## Tekstblok
※ ※ ※

User manual

Installatie
157
NL
5 Installatie
5.1 Elektrische aansluiting
Algemene informatie
Controleer of de kenmerken van het
stroomnet overeenstemmen met de
gegevens op het identificatieplaatje.
Het identificatieplaatje bevat de technische
gegevens, het serienummer en de
merknaam van het apparaat en is zichtbaar
op het apparaat aangebracht.
Dit plaatje mag nooit verwijderd worden.
Zorg voor de aardverbinding met een
kabel die ten minste 20 mm langer is dan
de andere kabels.
Het apparaat kan op de volgende
manieren worden aangesloten, afhankelijk
van het model:
Modellen van 90 cm:
• 380-415 V 3N~
Vijfpolige kabel 5 x 2,5 mm².
• 220-240 V 3~ / 380-415 V 2N~
Vierpolige kabel 4 x 4 mm².

※ ※ ※

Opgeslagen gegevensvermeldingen
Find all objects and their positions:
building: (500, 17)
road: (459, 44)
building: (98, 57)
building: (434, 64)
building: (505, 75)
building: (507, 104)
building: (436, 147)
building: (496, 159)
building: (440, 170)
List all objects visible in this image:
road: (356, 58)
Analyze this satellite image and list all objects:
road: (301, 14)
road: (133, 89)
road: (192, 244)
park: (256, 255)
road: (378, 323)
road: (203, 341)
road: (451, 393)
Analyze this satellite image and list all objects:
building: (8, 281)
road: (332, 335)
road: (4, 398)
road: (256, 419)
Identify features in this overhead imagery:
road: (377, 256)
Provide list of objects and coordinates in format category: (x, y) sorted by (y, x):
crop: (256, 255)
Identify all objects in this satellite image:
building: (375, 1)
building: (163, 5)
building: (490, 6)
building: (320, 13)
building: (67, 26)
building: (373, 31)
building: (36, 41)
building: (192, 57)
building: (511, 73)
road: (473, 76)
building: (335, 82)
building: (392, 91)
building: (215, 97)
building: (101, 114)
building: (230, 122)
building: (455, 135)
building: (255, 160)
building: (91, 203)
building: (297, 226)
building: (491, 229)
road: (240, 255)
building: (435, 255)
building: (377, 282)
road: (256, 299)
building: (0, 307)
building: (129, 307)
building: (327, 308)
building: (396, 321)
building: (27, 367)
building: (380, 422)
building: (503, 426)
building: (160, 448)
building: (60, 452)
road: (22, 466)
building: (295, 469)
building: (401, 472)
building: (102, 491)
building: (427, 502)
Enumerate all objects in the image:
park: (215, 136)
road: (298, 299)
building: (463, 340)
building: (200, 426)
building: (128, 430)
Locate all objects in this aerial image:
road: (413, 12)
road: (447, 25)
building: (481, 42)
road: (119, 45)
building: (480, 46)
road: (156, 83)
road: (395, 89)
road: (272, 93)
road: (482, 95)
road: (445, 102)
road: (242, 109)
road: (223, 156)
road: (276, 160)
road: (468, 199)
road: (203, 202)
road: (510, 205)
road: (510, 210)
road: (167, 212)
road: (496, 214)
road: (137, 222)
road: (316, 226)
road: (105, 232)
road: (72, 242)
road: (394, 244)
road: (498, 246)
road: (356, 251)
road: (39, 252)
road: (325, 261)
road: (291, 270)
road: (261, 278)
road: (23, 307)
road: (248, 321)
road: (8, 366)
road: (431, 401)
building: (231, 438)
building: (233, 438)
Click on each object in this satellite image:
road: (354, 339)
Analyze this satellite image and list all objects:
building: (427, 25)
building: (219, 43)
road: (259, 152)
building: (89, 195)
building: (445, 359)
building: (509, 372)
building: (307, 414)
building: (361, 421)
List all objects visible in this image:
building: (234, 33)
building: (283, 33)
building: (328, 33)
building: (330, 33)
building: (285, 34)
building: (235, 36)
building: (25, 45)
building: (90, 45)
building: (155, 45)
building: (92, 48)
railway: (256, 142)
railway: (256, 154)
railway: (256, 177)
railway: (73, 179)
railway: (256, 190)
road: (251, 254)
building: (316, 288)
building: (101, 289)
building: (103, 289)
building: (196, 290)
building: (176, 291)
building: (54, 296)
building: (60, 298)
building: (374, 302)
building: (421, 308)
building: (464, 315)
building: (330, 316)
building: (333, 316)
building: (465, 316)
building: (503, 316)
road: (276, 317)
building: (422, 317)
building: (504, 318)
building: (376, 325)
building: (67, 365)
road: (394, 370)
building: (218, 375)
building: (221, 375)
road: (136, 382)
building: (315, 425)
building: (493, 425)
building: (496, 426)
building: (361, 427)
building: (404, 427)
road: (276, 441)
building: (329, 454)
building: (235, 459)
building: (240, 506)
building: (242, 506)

※ ※ ※

## Gestelde opdracht A
Hoeveel langer dan de andere kabels moet de kabel voor de aardverbinding volgens de installatietekst ten minste zijn?
## Gestelde opdracht B
Vermeld uitsluitend het aantal regels in de lijst waarin de tekenreeks "objects" voorkomt.

## Voltooid antwoord A
Ten minste 20 mm langer dan de andere kabels.

## Voltooid antwoord B
10